For Example only, If M was distributed Normally I would say "M has
normal distribution with N(a,b) where a and b are meu and sigma
squared respectively.

Hi, mms03-ga:

The geometric distribution is a discrete probability distribution
related to the binomial distribution.  If we have repeated independent
trials X_1, X_2, X_3, . . . of an experiment with probability p of
success, the random variable Y = n where X_n is the first success has
the geometric distribution with parameter p.  Explicitly:

Pr(Y = n) = p(1 - p)^n, n = 1,2,3,...

The moment generating function for a single geometric distribution is:

f_Y(t) = E( e^(tY) )

::::::::::

▶ WHAT THIS EXERCISE ASKS:
- A) Translate this sentence from the geometric distribution excerpt into Spanish: "The geometric distribution is a discrete probability distribution related to the binomial distribution."
- B) Please reproduce the geometric distribution excerpt word for word, beginning at the words "For Example only, If" and stopping after "p)^n, n = 1,2,3,...".

(Stored data entries)
::::::::::

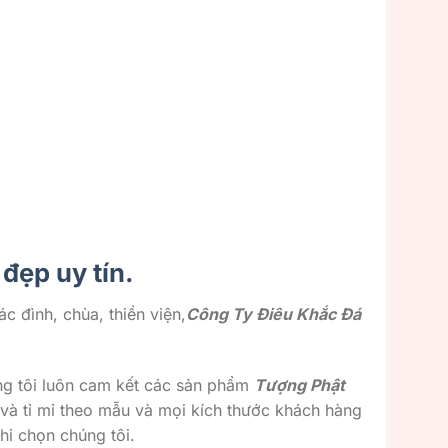
đẹp uy tín.
ác đình, chùa, thiền viện,
Công Ty Điêu Khắc Đá
ng tôi luôn cam kết các sản phẩm
Tượng Phật
o và tỉ mỉ theo mẫu và mọi kích thước khách hàng
hi chọn chúng tôi.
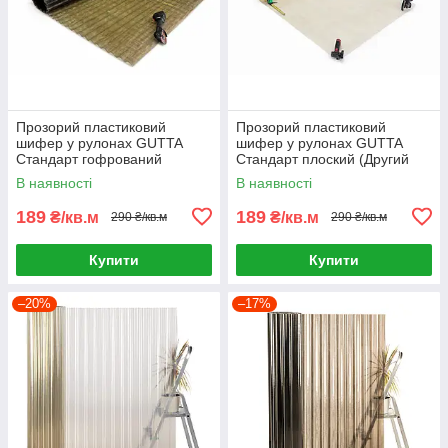
Прозорий пластиковий
Прозорий пластиковий
шифер у рулонах GUTTA
шифер у рулонах GUTTA
Стандарт гофрований
Стандарт плоский (Другий
(Другий сорт)
сорт)
В наявності
В наявності
189
189
₴/кв.м
₴/кв.м
290 ₴/кв.м
290 ₴/кв.м
Купити
Купити
–20%
–17%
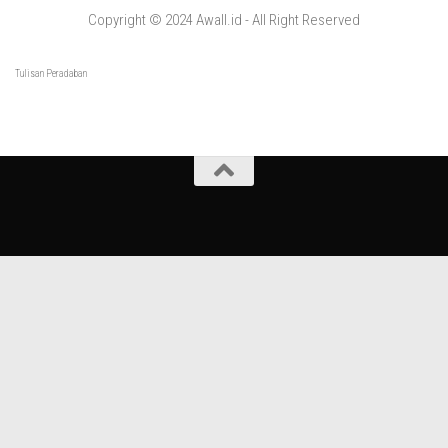
Copyright © 2024 Awall.id - All Right Reserved
Tulisan Peradaban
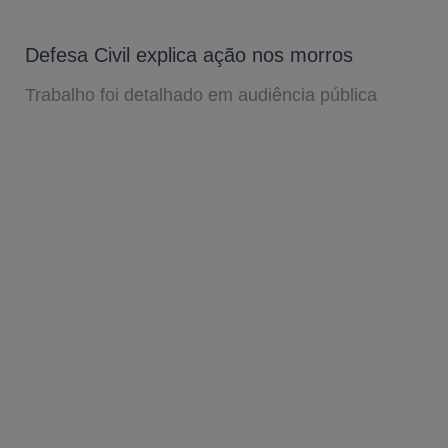
Defesa Civil explica ação nos morros
Trabalho foi detalhado em audiência pública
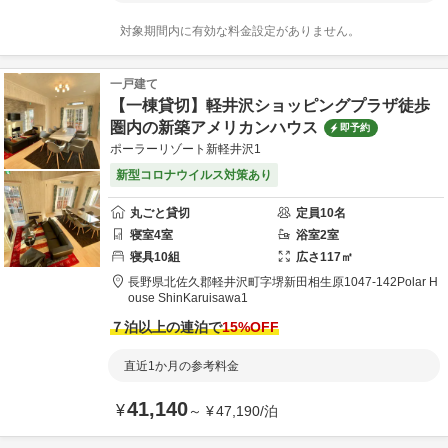
対象期間内に有効な料金設定がありません。
一戸建て
【一棟貸切】軽井沢ショッピングプラザ徒歩
圏内の新築アメリカンハウス
即予約
ポーラーリゾート新軽井沢1
新型コロナウイルス対策あり
丸ごと貸切
定員
10
名
寝室
4
室
浴室
2
室
寝具
10
組
広さ
117
㎡
長野県
北佐久郡
軽井沢町字堺新田相生原1047-142
Polar H
ouse ShinKaruisawa1
７泊以上の連泊で
15
%OFF
直近1か月の参考料金
41,140
¥
～
¥
47,190
/
泊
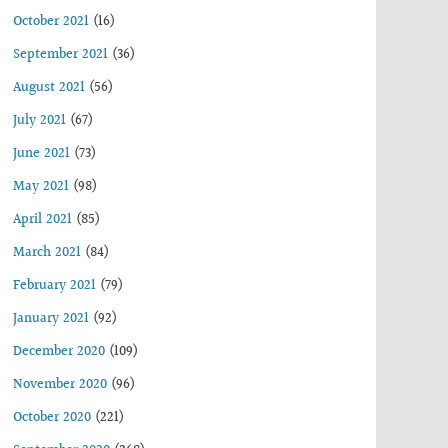
October 2021
(16)
September 2021
(36)
August 2021
(56)
July 2021
(67)
June 2021
(73)
May 2021
(98)
April 2021
(85)
March 2021
(84)
February 2021
(79)
January 2021
(92)
December 2020
(109)
November 2020
(96)
October 2020
(221)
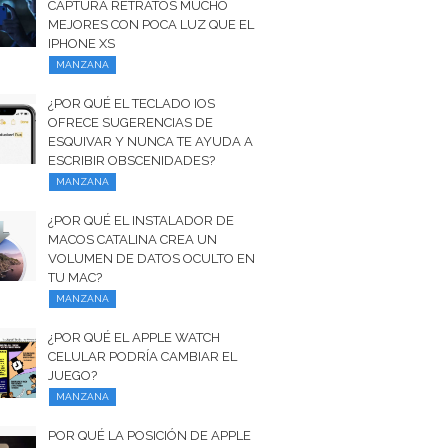
CAPTURA RETRATOS MUCHO
MEJORES CON POCA LUZ QUE EL
IPHONE XS
MANZANA
¿POR QUÉ EL TECLADO IOS
OFRECE SUGERENCIAS DE
ESQUIVAR Y NUNCA TE AYUDA A
ESCRIBIR OBSCENIDADES?
MANZANA
¿POR QUÉ EL INSTALADOR DE
MACOS CATALINA CREA UN
VOLUMEN DE DATOS OCULTO EN
TU MAC?
MANZANA
¿POR QUÉ EL APPLE WATCH
CELULAR PODRÍA CAMBIAR EL
JUEGO?
MANZANA
POR QUÉ LA POSICIÓN DE APPLE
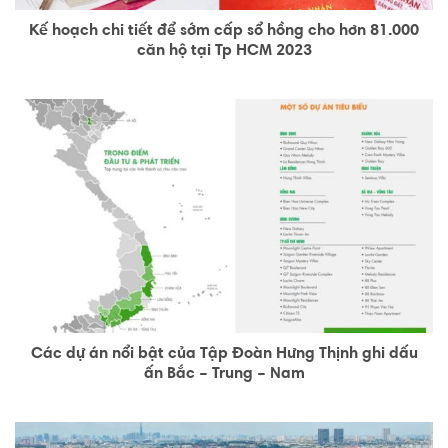
Kế hoạch chi tiết để sớm cấp sổ hồng cho hơn 81.000
căn hộ tại Tp HCM 2023
Các dự án nổi bật của Tập Đoàn Hưng Thịnh ghi dấu
ấn Bắc – Trung – Nam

::::::::::

▶ ANSWERS FOR EACH ITEM:
- A) La distribución geométrica es una distribución de probabilidad discreta relacionada con la distribución binomial.

- B)
For Example only, If M was distributed Normally I would say "M has
normal distribution with N(a,b) where a and b are meu and sigma
squared respectively.

Hi, mms03-ga:

The geometric distribution is a discrete probability distribution
related to the binomial distribution.  If we have repeated independent
trials X_1, X_2, X_3, . . . of an experiment with probability p of
success, the random variable Y = n where X_n is the first success has
the geometric distribution with parameter p.  Explicitly:

Pr(Y = n) = p(1 - p)^n, n = 1,2,3,...